Aim:
Set out the lines in the entries below as a Markdown table with the columns "Row" and "Line", from the line with "name: 122-irregularis-a;" up to and including the line with "4. Mi(h)se(h)ré(h)re(h) nos(h)tri,(h)". Leave out any blank lines.

Data for this exercise:

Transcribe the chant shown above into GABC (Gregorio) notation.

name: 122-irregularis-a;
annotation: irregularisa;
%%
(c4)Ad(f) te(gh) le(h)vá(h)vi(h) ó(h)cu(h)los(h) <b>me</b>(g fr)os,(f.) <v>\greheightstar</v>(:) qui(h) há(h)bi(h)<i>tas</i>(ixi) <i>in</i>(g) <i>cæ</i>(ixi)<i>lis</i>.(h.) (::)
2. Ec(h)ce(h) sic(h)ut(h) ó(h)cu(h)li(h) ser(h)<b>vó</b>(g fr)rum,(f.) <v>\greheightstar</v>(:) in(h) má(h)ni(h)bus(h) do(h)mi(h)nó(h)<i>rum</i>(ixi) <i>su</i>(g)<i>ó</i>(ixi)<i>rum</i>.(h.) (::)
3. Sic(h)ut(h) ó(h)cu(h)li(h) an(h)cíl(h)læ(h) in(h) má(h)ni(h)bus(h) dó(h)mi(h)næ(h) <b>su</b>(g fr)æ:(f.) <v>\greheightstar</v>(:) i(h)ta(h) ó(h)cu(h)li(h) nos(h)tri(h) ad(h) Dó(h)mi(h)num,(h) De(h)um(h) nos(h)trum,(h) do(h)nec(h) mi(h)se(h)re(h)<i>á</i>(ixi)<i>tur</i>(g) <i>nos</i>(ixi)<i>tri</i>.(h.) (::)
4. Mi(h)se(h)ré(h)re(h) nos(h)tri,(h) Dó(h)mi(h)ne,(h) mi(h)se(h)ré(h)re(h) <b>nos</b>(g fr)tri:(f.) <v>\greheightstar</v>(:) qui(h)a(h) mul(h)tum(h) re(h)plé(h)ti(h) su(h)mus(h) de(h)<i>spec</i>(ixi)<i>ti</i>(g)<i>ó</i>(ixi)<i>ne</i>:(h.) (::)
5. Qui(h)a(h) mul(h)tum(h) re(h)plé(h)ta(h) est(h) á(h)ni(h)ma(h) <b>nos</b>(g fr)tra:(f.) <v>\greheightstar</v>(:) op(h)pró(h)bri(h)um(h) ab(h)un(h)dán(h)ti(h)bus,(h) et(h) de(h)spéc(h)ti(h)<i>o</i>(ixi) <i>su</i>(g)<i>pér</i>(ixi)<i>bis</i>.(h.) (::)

Result of this task:
| Row | Line |
|---|---|
| 1 | name: 122-irregularis-a; |
| 2 | annotation: irregularisa; |
| 3 | %% |
| 4 | (c4)Ad(f) te(gh) le(h)vá(h)vi(h) ó(h)cu(h)los(h) <b>me</b>(g fr)os,(f.) <v>\greheightstar</v>(:) qui(h) há(h)bi(h)<i>tas</i>(ixi) <i>in</i>(g) <i>cæ</i>(ixi)<i>lis</i>.(h.) (::) |
| 5 | 2. Ec(h)ce(h) sic(h)ut(h) ó(h)cu(h)li(h) ser(h)<b>vó</b>(g fr)rum,(f.) <v>\greheightstar</v>(:) in(h) má(h)ni(h)bus(h) do(h)mi(h)nó(h)<i>rum</i>(ixi) <i>su</i>(g)<i>ó</i>(ixi)<i>rum</i>.(h.) (::) |
| 6 | 3. Sic(h)ut(h) ó(h)cu(h)li(h) an(h)cíl(h)læ(h) in(h) má(h)ni(h)bus(h) dó(h)mi(h)næ(h) <b>su</b>(g fr)æ:(f.) <v>\greheightstar</v>(:) i(h)ta(h) ó(h)cu(h)li(h) nos(h)tri(h) ad(h) Dó(h)mi(h)num,(h) De(h)um(h) nos(h)trum,(h) do(h)nec(h) mi(h)se(h)re(h)<i>á</i>(ixi)<i>tur</i>(g) <i>nos</i>(ixi)<i>tri</i>.(h.) (::) |
| 7 | 4. Mi(h)se(h)ré(h)re(h) nos(h)tri,(h) Dó(h)mi(h)ne,(h) mi(h)se(h)ré(h)re(h) <b>nos</b>(g fr)tri:(f.) <v>\greheightstar</v>(:) qui(h)a(h) mul(h)tum(h) re(h)plé(h)ti(h) su(h)mus(h) de(h)<i>spec</i>(ixi)<i>ti</i>(g)<i>ó</i>(ixi)<i>ne</i>:(h.) (::) |